Best practices: merging branches that use different databases

Let’s see if I understand.
I’m going to answer my own question, let’s see if I’m getting it right.

Question
I have done some changes to both the code and the database structure in the dev branch.
How do I merge the code from dev to prod and change the production database to match the structure of the development database?

Answer
These are two independent steps.

For the code, you merge dev to prod the way you normally do, regardless of any changes in the database.

For the database, you use a tool that does the following two operations:

  1. database → schema - takes a database in input and creates the schema that defines it
  2. schema → database - takes a schema in input and changes a database to match it

You can use this tool to get the schema from the development database and use it to change the production database.

Have you ever noticed a “Resolve…” button under a “Schema Mismatch” warning at the bottom of a database configuration? That button gives access to this tool.

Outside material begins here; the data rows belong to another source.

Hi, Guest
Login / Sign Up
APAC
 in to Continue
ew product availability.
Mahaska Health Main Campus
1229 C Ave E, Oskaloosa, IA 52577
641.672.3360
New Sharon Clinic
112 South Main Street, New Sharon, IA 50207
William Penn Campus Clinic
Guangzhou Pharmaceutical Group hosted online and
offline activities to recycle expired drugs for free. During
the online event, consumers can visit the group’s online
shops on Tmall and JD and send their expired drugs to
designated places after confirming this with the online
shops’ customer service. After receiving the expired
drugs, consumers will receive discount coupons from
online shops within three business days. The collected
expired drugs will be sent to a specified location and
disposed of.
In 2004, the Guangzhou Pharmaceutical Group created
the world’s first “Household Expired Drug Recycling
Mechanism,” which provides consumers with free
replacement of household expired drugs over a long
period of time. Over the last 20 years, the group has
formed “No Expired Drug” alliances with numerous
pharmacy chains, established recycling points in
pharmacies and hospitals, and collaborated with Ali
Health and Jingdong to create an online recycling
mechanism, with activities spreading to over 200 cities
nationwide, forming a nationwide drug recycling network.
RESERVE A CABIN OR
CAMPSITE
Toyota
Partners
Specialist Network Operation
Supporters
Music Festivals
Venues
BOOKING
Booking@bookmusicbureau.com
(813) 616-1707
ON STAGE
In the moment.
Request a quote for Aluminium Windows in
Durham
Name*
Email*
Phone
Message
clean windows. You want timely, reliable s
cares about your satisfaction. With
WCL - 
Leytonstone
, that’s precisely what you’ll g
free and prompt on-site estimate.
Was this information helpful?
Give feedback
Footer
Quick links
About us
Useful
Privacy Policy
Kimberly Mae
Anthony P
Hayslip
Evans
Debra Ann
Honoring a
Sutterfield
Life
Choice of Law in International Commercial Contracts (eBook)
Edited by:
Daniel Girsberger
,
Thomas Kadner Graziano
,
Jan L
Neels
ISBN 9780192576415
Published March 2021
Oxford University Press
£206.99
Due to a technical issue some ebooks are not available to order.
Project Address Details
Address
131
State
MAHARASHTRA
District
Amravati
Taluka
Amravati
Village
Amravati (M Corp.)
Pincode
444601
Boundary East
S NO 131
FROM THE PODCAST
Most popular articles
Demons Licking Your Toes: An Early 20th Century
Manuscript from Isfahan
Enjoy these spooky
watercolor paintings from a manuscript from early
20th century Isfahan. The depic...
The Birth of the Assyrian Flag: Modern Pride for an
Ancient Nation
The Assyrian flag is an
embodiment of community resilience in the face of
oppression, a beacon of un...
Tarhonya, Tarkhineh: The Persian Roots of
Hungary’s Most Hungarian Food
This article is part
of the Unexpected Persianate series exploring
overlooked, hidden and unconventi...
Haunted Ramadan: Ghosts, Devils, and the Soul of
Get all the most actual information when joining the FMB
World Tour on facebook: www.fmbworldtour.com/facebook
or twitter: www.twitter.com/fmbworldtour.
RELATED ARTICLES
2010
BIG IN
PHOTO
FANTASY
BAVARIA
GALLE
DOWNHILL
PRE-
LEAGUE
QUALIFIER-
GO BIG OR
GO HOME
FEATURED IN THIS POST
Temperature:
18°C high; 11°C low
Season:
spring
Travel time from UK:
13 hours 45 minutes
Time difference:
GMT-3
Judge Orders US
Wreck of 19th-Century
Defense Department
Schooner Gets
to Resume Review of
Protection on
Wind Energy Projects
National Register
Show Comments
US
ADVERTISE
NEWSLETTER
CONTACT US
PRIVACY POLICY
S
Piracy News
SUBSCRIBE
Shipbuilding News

The schema is the middleman between the two operations. The first operation takes one database in input and generates a schema, the second one takes a schema and modifies a database so it matches the schema.

The tool has always access to all the databases in the app. Databases can be linked to environments and environments are linked to branches, but the tool always sees all the databases, regardless of which branch is currently checked out.

On the other hand, the tool has only access to one schema, the one stored in the yaml file of the active branch. You can use the tool to get the schema from the development database, store it in the current yaml file, then use the tool again to get the schema from the yaml file and use it to change the production database. It doesn’t matter which branch is active, the yaml of the active branch is used as a clipboard to temporarily store the schema. The schema is stored in the yaml file permanently and its changes will be included in the next merge, but you can think of it as a temporary clipboard.

The IDE always checks whether the current schema is consistent with each database and shows a warning for every database that is not consistent with it. This can be misleading, because the schema stored in the prod branch may be consistent with the production database, but if you check out the dev branch, the IDE will tell you that the schema of the production database doesn’t match, and, worse, invite you to change it.

The schema is used only during the schema → database operation described above, so, with the exception of when you are changing your database, you can ignore those schema mismatch warnings.


Assuming that this answer is correct, thank you @jshaffstall and @p.colbert for patiently holding my hand and shedding some light on my darkness.

It would have been clearer if the command that changes a database was together with other database management commands, instead of being disguised as a “resolve” button that resolves a temporary issue. I think it would belong here:
image

If the app needs the schema for other reasons (like generating the tables the first time it runs on the open source server as mentioned by @jshaffstall), then the schema should be automatically stored in the branch a database is linked to (via the environment) and kept updated every time the database changes. If the database is changed by another app, then the IDE should update the schema when the app is loaded and the change is detected. It could show a warning to the user, but I don’t see the point.